**Description of the task**
In everything from the line containing "Count of brass" down to the end of the items, swap "backdrop" for "background" and give those lines again with nothing else changed. Leave the pictures out of the answer.

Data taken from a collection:

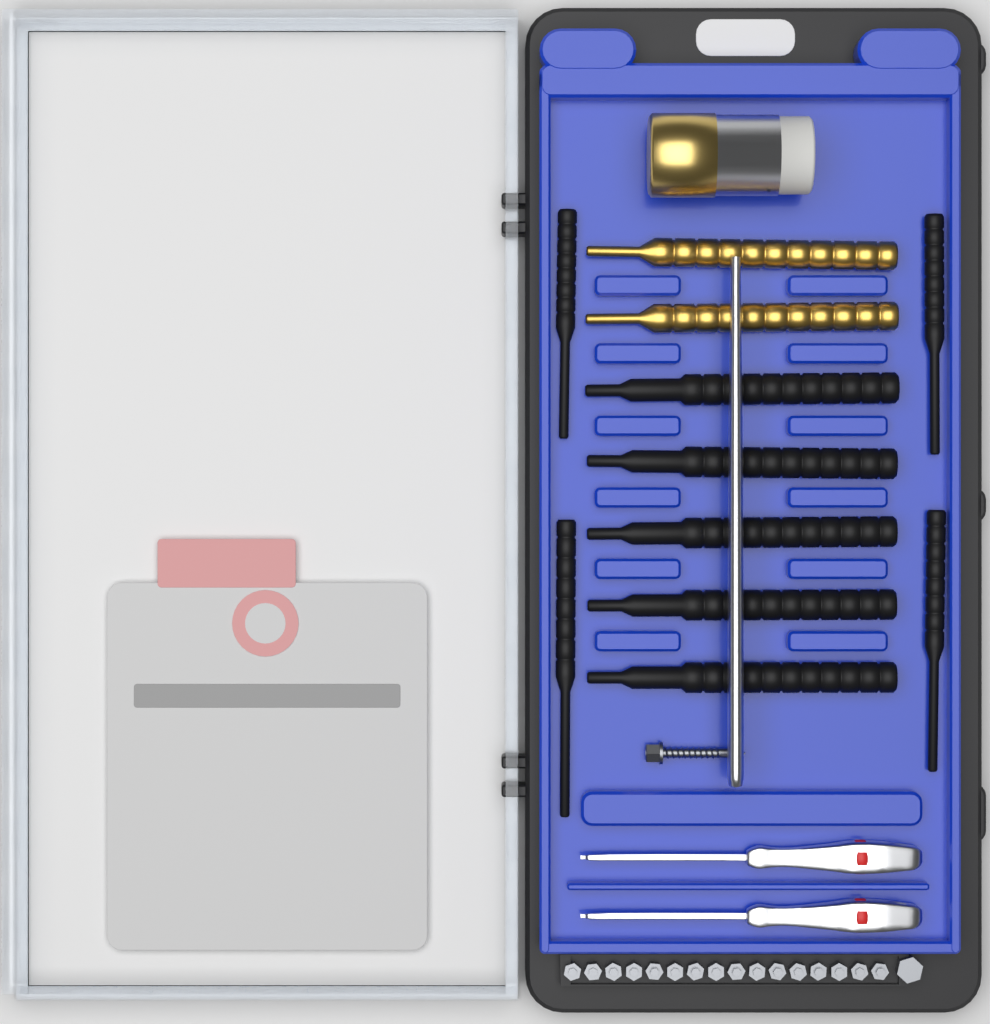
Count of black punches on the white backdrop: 9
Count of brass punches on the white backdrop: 2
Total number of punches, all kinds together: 11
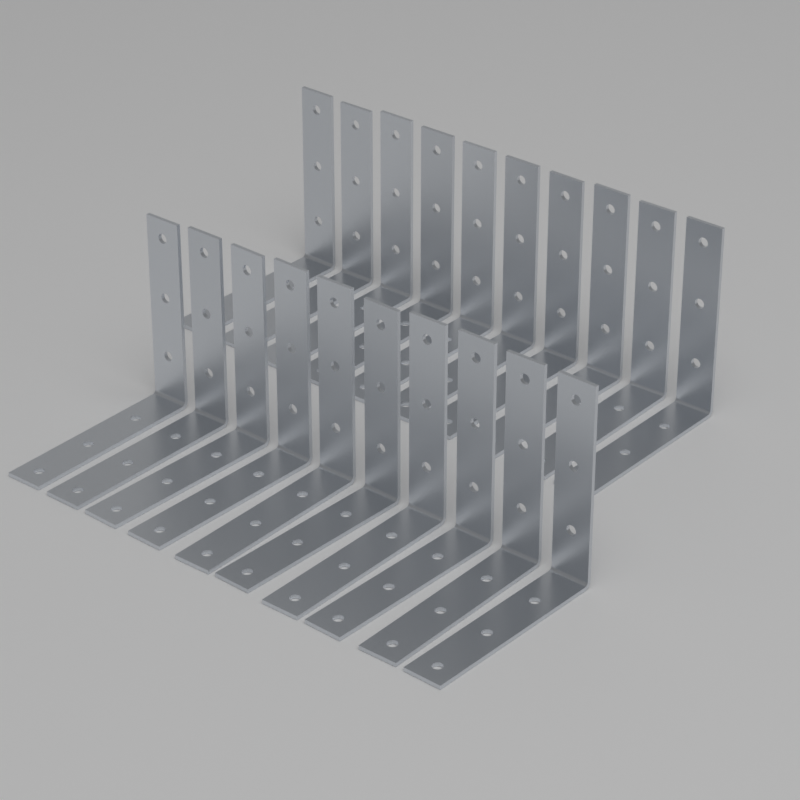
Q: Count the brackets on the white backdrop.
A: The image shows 20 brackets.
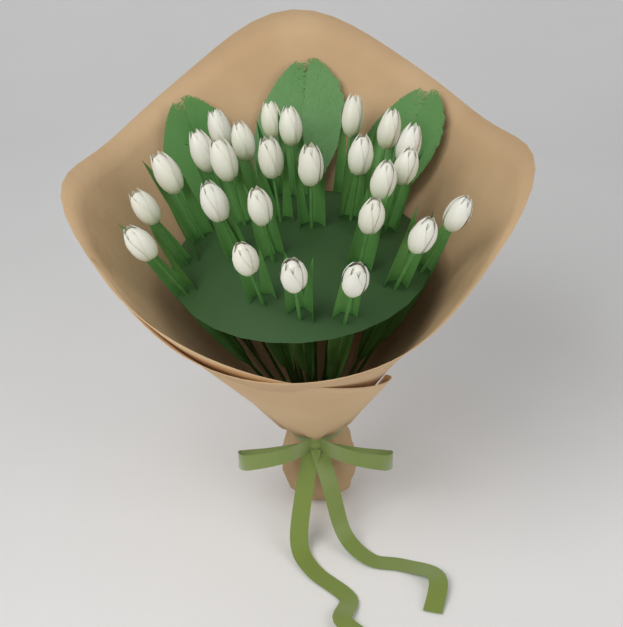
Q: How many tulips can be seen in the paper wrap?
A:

**Final result**
Count of brass punches on the white background: 2
Total number of punches, all kinds together: 11
Q: Count the brackets on the white background.
A: The image shows 20 brackets.
Q: How many tulips can be seen in the paper wrap?
A:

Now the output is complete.